Super Discount 2

” This installment comes with a very similar game-plan, again de Crecy leads the pack but with a slightly different cast.”

” This installment comes with a very similar game-plan, again de Crecy leads the pack but with a slightly different cast.”

Super Discount 2


[Pias]


 


It has been a long wait since 1996 when the first edition of Super Discount appeared. It was a welcome and innovative addition to the French dance music scene, in the form of a compilation with various shining lights that those loveable Frenchies had to offer. The formula culminated into a great concept album under the leadership of Etienne de Crecy, with as result utterly funky up-tempo tunes and slower melodic tracks all in that particular way that we all call ‘French’.

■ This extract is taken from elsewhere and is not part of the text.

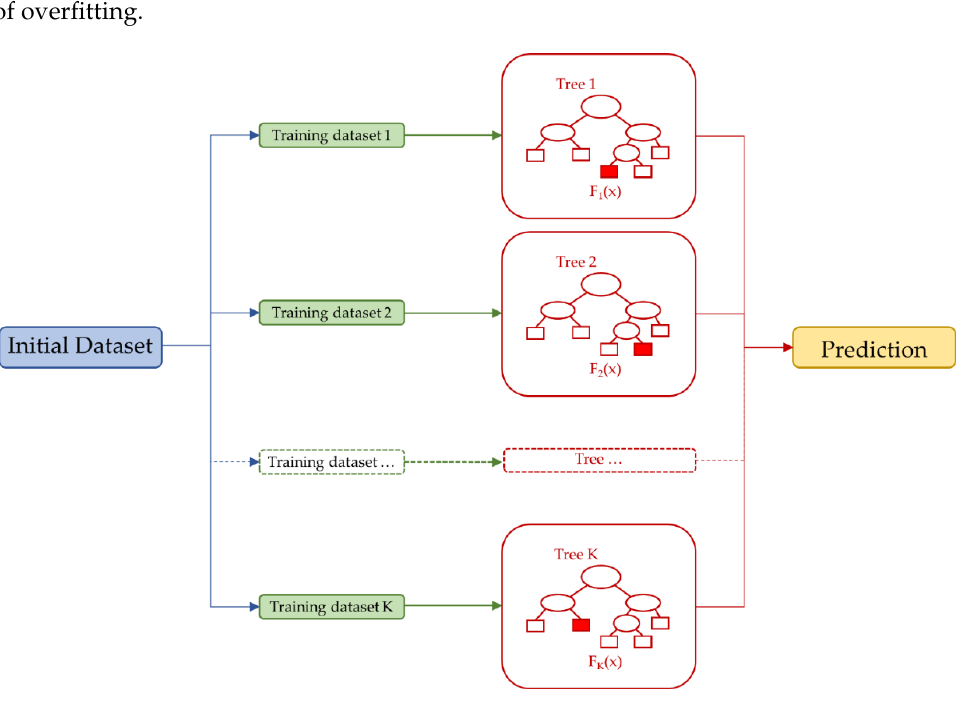
Figure 2. Typical architecture of the random forest algorithm.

        This installment comes with a very similar game-plan, again de Crecy leads the pack but with a slightly different cast, gone are Air, DJ Tall and La Chatte Rouge. It still reads as a Who’s Who in the French music scene with additions of Boombass, Julien and Philippe Zdar, collaborating again with de Crecy as like in the old Motorbass days. Super Discount has managed to stay true to the form of the first but as always they have to go and do things differently. The warm and fuzzy analogue beats and sounds have been replaced by something quite different on this one which made me think long and hard about the album. What you now get are clinical incisions with more high voltage cuts and breaks than you can wave a French stick at. At first hand it sounds like that the electronic Zeitgeist has intruded into this album. However, if you listen again one finds lashings of ‘olde worlde’ sounds laced into the brew, and eventually it worked for me.


        The opening track comes with an electronic barrage of acid swirling around being punched about with ferocious beats which could get anyone swinging their engine. ‘Fast Track’ hits with a guitar driven thumping piece sounding as if it could be made by !!!. It is not all derriere wobbling tracks, the full on ‘let’s go loony’ tracks make way for more subdued servings of nice warm cosy slippers moments, ‘Gifted’ to name one. All these tracks have one thing in common, (and something that they do well); they all have a menacing build-up which lets you there may be some slathering beast around the next corner, or not as the case may be. These tunes should be used to great effects in clubs around the world by DJ’s but I don’t think that it stacks up to the first volume in the way that that album was also fabulous for home-listening.


        There will probably be a lot of ambivalence between the listening public, but remember the French have always had to do things in their own way with that particular flair. It is not inferior, just different, et vive la difference.